Anger on the streets of Russia

by our European Affairs correspondent

THOUSANDS of riot police have been rushed to Moscow and St Petersburg to quell the anger on the streets following last Sunday’s disputed parliamentary elections, which many claim were rigged by the government. Though the front of Kremlin strongman Vladimir Putin was once again returned to office his United Russia party had its overall majority cut to 13 seats in the State Duma, the Russian parliament.

Though the ruling party lost ten per cent of its vote Putin still regarded it as a good result. “There were losses but it’s inevitable for any political force, especially the one that has been ruling the country for years,” the Russian premier said.
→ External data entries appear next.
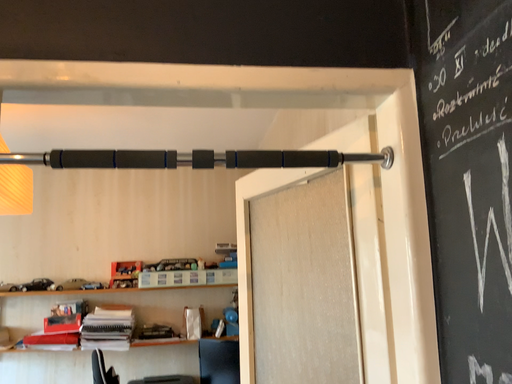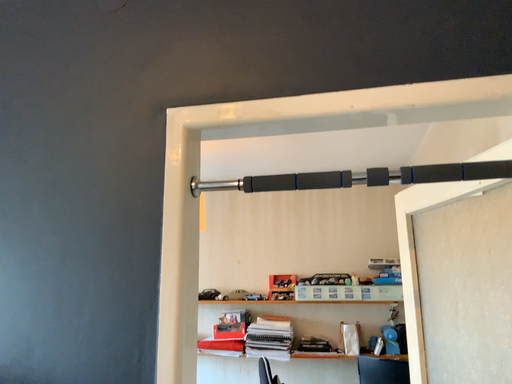
Question: Which way did the camera rotate in the video?

Choices:
 (A) rotated left
 (B) rotated right

Answer: (A)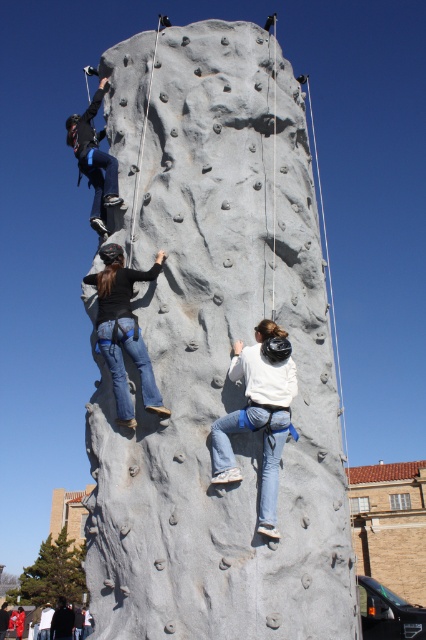
Question: Estimate the real-world distances between objects in this image. Which object is closer to the smooth concrete rock climbing at center?

Choices:
 (A) matte blue pants at upper left
 (B) matte black helmet at center

Answer: (B)

Question: Which of these objects is positioned closest to the matte black helmet at center?

Choices:
 (A) smooth concrete rock climbing at center
 (B) matte blue pants at upper left

Answer: (A)

Question: Is smooth concrete rock climbing at center below matte black helmet at center?

Choices:
 (A) yes
 (B) no

Answer: (B)

Question: Which is nearer to the smooth concrete rock climbing at center?

Choices:
 (A) matte black helmet at center
 (B) matte blue pants at upper left

Answer: (A)

Question: In this image, where is matte black helmet at center located relative to matte blue pants at upper left?

Choices:
 (A) left
 (B) right

Answer: (B)

Question: Does smooth concrete rock climbing at center appear on the left side of matte blue pants at upper left?

Choices:
 (A) no
 (B) yes

Answer: (A)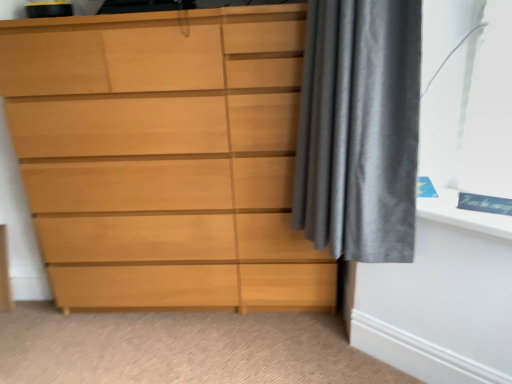
The height and width of the screenshot is (384, 512). What do you see at coordinates (359, 129) in the screenshot?
I see `satin gray curtain at right` at bounding box center [359, 129].

Locate an element on the screen. satin gray curtain at right is located at coordinates [x=359, y=129].

At what (x,y) coordinates should I click in order to perform the action: click on light wood chest of drawers at left. Please return your answer as a coordinate pair (x, y). The width and height of the screenshot is (512, 384). Looking at the image, I should click on (164, 158).

What do you see at coordinates (164, 158) in the screenshot? The image size is (512, 384). I see `light wood chest of drawers at left` at bounding box center [164, 158].

I want to click on satin gray curtain at right, so click(x=359, y=129).

Which object is positioned more to the right, satin gray curtain at right or light wood chest of drawers at left?

From the viewer's perspective, satin gray curtain at right appears more on the right side.

Does satin gray curtain at right come in front of light wood chest of drawers at left?

Yes, satin gray curtain at right is in front of light wood chest of drawers at left.

Is point (321, 209) closer to viewer compared to point (122, 215)?

That is True.

From the image's perspective, is satin gray curtain at right below light wood chest of drawers at left?

Actually, satin gray curtain at right appears above light wood chest of drawers at left in the image.

From a real-world perspective, is satin gray curtain at right on light wood chest of drawers at left?

Yes, from a real-world perspective, satin gray curtain at right is over light wood chest of drawers at left

Can you confirm if satin gray curtain at right is wider than light wood chest of drawers at left?

In fact, satin gray curtain at right might be narrower than light wood chest of drawers at left.

Is satin gray curtain at right shorter than light wood chest of drawers at left?

Yes.

Considering the sizes of objects satin gray curtain at right and light wood chest of drawers at left in the image provided, who is bigger, satin gray curtain at right or light wood chest of drawers at left?

Bigger between the two is light wood chest of drawers at left.

Is satin gray curtain at right not within light wood chest of drawers at left?

Yes, satin gray curtain at right is outside of light wood chest of drawers at left.

Is satin gray curtain at right beside light wood chest of drawers at left?

No, satin gray curtain at right is not in contact with light wood chest of drawers at left.

Could you tell me if satin gray curtain at right is facing light wood chest of drawers at left?

No, satin gray curtain at right is not facing towards light wood chest of drawers at left.

Locate an element on the screen. Image resolution: width=512 pixels, height=384 pixels. the chest of drawers located below the satin gray curtain at right (from the image's perspective) is located at coordinates (164, 158).

Would you say light wood chest of drawers at left is to the left or to the right of satin gray curtain at right in the picture?

light wood chest of drawers at left is to the left of satin gray curtain at right.

Considering their positions, is light wood chest of drawers at left located in front of or behind satin gray curtain at right?

light wood chest of drawers at left is behind satin gray curtain at right.

Considering the positions of points (221, 222) and (412, 200), is point (221, 222) farther from camera compared to point (412, 200)?

Yes, point (221, 222) is behind point (412, 200).

From the image's perspective, is light wood chest of drawers at left under satin gray curtain at right?

Correct, light wood chest of drawers at left appears lower than satin gray curtain at right in the image.

From a real-world perspective, is light wood chest of drawers at left physically located above or below satin gray curtain at right?

light wood chest of drawers at left is below satin gray curtain at right.

Which of these two, light wood chest of drawers at left or satin gray curtain at right, is thinner?

Thinner between the two is satin gray curtain at right.

Considering the relative sizes of light wood chest of drawers at left and satin gray curtain at right in the image provided, is light wood chest of drawers at left taller than satin gray curtain at right?

Yes, light wood chest of drawers at left is taller than satin gray curtain at right.

In terms of size, does light wood chest of drawers at left appear bigger or smaller than satin gray curtain at right?

Clearly, light wood chest of drawers at left is larger in size than satin gray curtain at right.

Would you say light wood chest of drawers at left is inside or outside satin gray curtain at right?

light wood chest of drawers at left is located beyond the bounds of satin gray curtain at right.

Is light wood chest of drawers at left not close to satin gray curtain at right?

No, light wood chest of drawers at left is not far from satin gray curtain at right.

Is light wood chest of drawers at left looking in the opposite direction of satin gray curtain at right?

No.

How different are the orientations of light wood chest of drawers at left and satin gray curtain at right in degrees?

The facing directions of light wood chest of drawers at left and satin gray curtain at right are 86.2 degrees apart.

Identify the location of chest of drawers below the satin gray curtain at right (from a real-world perspective). The width and height of the screenshot is (512, 384). (164, 158).

Where is `chest of drawers on the left of satin gray curtain at right`? The width and height of the screenshot is (512, 384). chest of drawers on the left of satin gray curtain at right is located at coordinates coord(164,158).

The height and width of the screenshot is (384, 512). Find the location of `curtain located above the light wood chest of drawers at left (from a real-world perspective)`. curtain located above the light wood chest of drawers at left (from a real-world perspective) is located at coordinates (359, 129).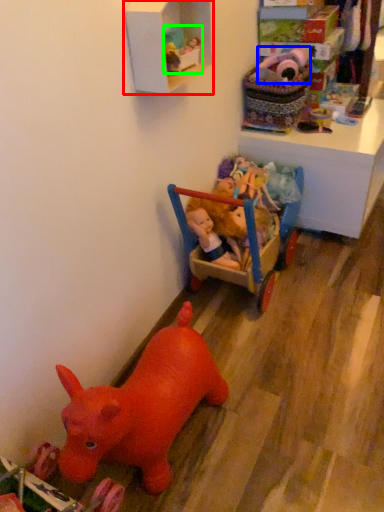
Question: Which object is the farthest from shelf (highlighted by a red box)? Choose among these: toy (highlighted by a blue box) or toy (highlighted by a green box).

Choices:
 (A) toy
 (B) toy

Answer: (A)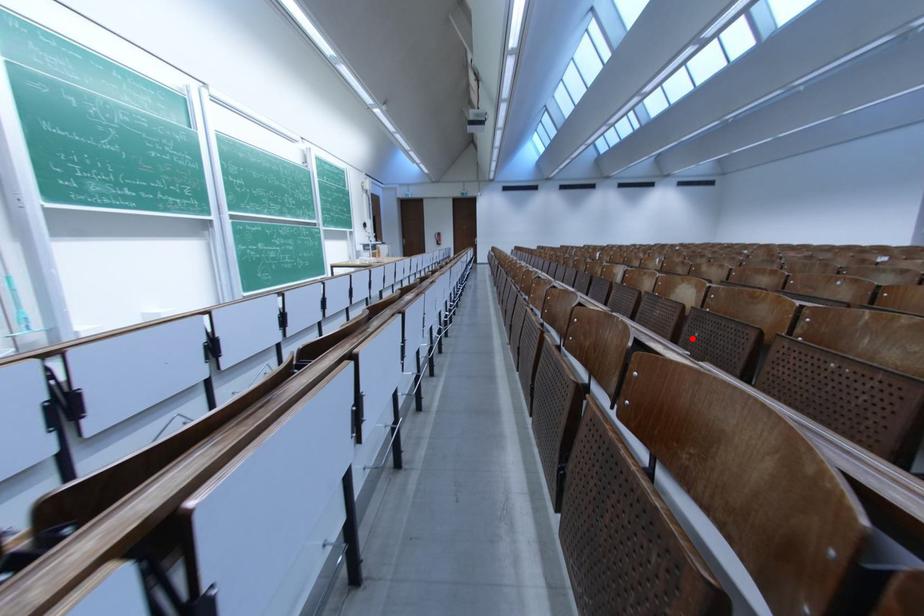
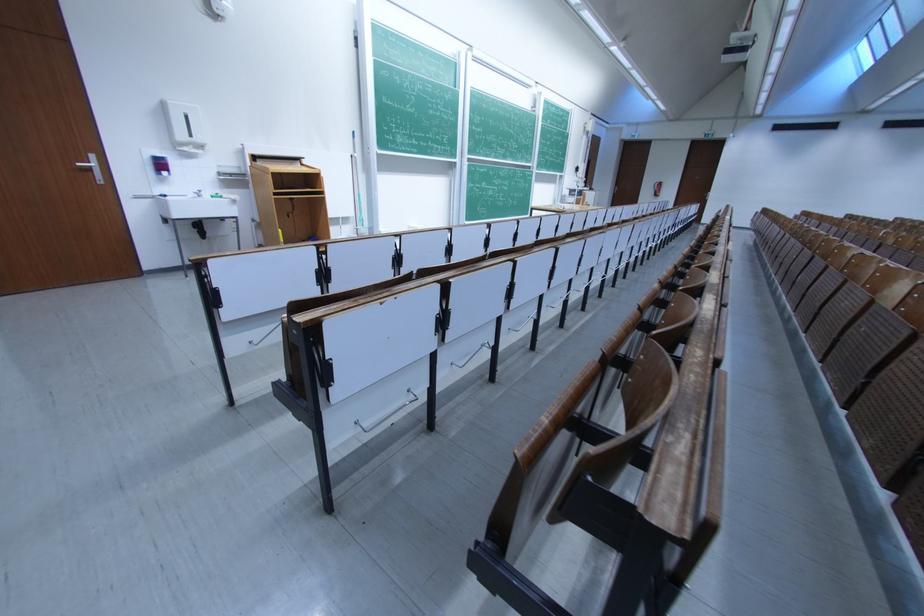
Question: I am providing you with two images of the same scene from different viewpoints. Image1 has a red point marked. In image2, the corresponding 3D location appears at what relative position? Reply with the corresponding letter.

Choices:
 (A) Closer
 (B) Farther

Answer: (B)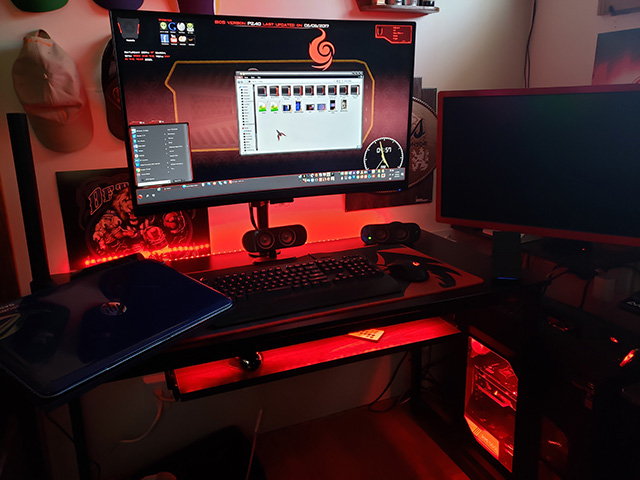
Locate an element on the screen. The height and width of the screenshot is (480, 640). webcam is located at coordinates (393, 232).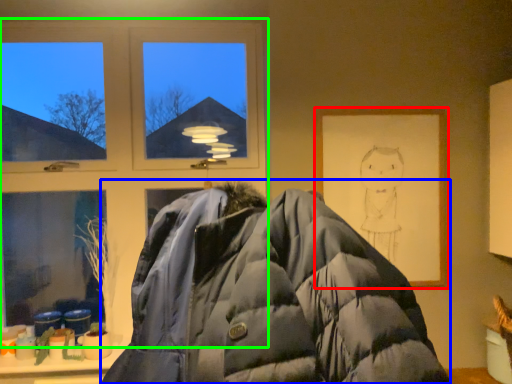
Question: Considering the real-world distances, which object is closest to picture frame (highlighted by a red box)? jacket (highlighted by a blue box) or window (highlighted by a green box).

Putin’s party retains 238 seats in the Duma, down 77 from the last election in 2007. The Communist Party of the Russian Federation (CPRF), the biggest communist movement in the country and the traditional leader of the opposition in parliament, won an extra 35 seats.

But the communists still trail well behind with just 92 members in the new parliament. The social-democratic Just Russia party came third with 64, up 26 on 2007 and the nationalist bloc that is misleadingly called the Liberal Democrats was up 16 with 56 seats in the new legislature.

Though the country is the world’s leading natural gas exporter and the second leading oil exporter Russia has not been immune from the global economic crisis that has plunged the entire capitalist world into the deepest slump since the great crash of 1929. While the oligarchs, spivs and profiteers who work with the government rake in millions of roubles, working people struggle to survive.

Putin’s party is now facing a backlash of anger at the corruption, nepotism and inefficiency that the opposition say starts right at the top.

The protests in Moscow have been led by the vocal middle strata pressure groups much loved by the ruling class of western Europe and the United States whose interests they serve. They have been publicly backed by the United States.

And former Soviet leader Mikhail Gorbachev, the man who presided over the counter-revolution that destroyed the USSR, has jumped on the band-wagon to call on the Russian authorities to acknowledge the recent street protests, annul the results of Sunday’s parliamentary election and hold a new poll.

But complaints about ballot rigging go far beyond the human rights gang. Communist leader Gennady Zyuganov says he had not seen so many violations even during Yeltsin’s stay in power and CPRF leaders maintain they were robbed of a third of their votes by corrupt officials working for Putin.